Ten pitches, sure, but the guys on the mound? Humanity is endless. Kepner captures the personalities of the sport as well as he writes about the pitches themselves.

Doug Glanville, “The Game From Where I Stand”

Doug Glanville’s The Game From Where I Stand offers a winning combination—a likable narrator and a mountain of colorful details about life off the field and inside the game of baseball.

Minor leagues. Opening days. Glove selection. Coaches. Stress. Anxiety. Relationships. Autographs. Game preparation. Contracts. Money. Retirement. Winter ball. Dealing with reporters. Spring training. Hitting. Traveling. I’m hard-pressed to think of a subject Glanville doesn’t cover and he does it all with an appealing style. What does it feel like to be a professional baseball player? Glanville puts the reader solidly in one player’s cleats.

Glanville, who has written columns for The New York Times and other outlets, comes across as likable and easy-going. Glanville played in the majors from 1996 to 2004, primarily with the Philadelphia Phillies. He also also had two stints with the Chicago Cubs and one year with the Texas Rangers. This book was published in 2010 and, well, my only wish is for a more current account that includes how a player views the heavy-duty use of analytics in the game today.

What Glanville does explore, however, seems relatively timeless—particularly the kinds of attitudes ball players develop in order to survive. Glanville did not take being a major leaguer for granted. He played worried. He played with the daily concern that either performance or injury might lead to being demoted or traded. “One team’s trash is another’s treasure,” writes Glanville “I can say I have been both, and either way you slice it, you can’t help but feel like property, even if only for a moment.”

Glanville thanks Jimmy Rollins, who was his protégé, for a poignant piece of advice: Do it afraid. “A healthy amount of fear can lead to great results, to people pushing themselves to the brink of their capabilities … Yes, baseball players are afraid. A player’s career is always a blink in a stare. I retired at the ripe old age of thirty-four following a season of sunflower seeds and only 162 at bats. I had been a starter the year before. In this game, change happens fast.”
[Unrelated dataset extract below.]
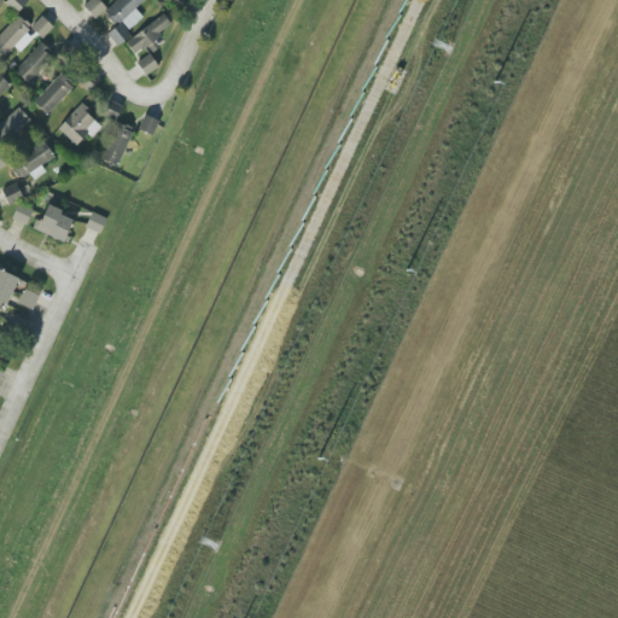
[(6,0),(5,3),(17,13),(28,1),(27,0),(6,0)]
Coming up behind every major leaguer is a new crop of players who are younger, faster, stranger (and don’t cost as much). “There is a tipping point in a player’s career where he goes from chasing the dream to running from a nightmare. At that point, ambition is replaced by anxiety; passion is replaced with survival. It is a downhill run, and it spares no one.”

Glanville makes it clear that being a major league baseball player requires living inside a bubble. Glanville is particularly blunt here about the focus and dedication required—as well as the fallout from that level of commitment. “No one keeps statistics for DFP (Depressed Former Players) or DAR (Divorces After Retirement), but I assure you they are plentiful … Behind the bluster and bravado, they are as uncertain and fragile as any other human beings.”
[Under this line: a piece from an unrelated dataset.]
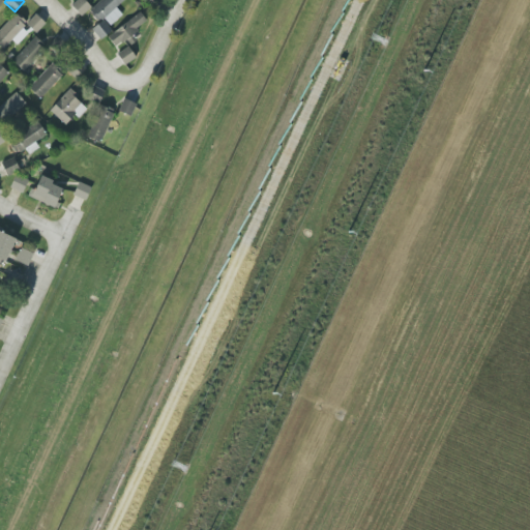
[(77,0),(71,5),(82,17),(91,7),(85,0),(77,0)]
That’s the over-arching flavor of this account, a real human being living a life inside the game. Glanville’s details are terrific—like seeing Randy Johnson eating breakfast at iHOP or his warm-hearted tales from playing winter ball in Puerto Rico—and his reactions at every turn seem genuine. He’s not afraid to reveal how he misplayed a ball that could have kept a no-hitter intact, for instance, and he gives a thoughtful analysis of the whole Steve Bartman alleged interference debacle (Glanville was with the Cubs at the time).

Unlike so many others, Glanville did not become another DFP or DAR stat. He had a level head and open eyes about every phase of the game—and the same thing applied when it came time for Glanville to plan his post-career life (which from all accounts has been successful both in broadcasting and business). Like baseball itself, this book is very much about the game and, of course, it’s about everything else, too. Baseball is life.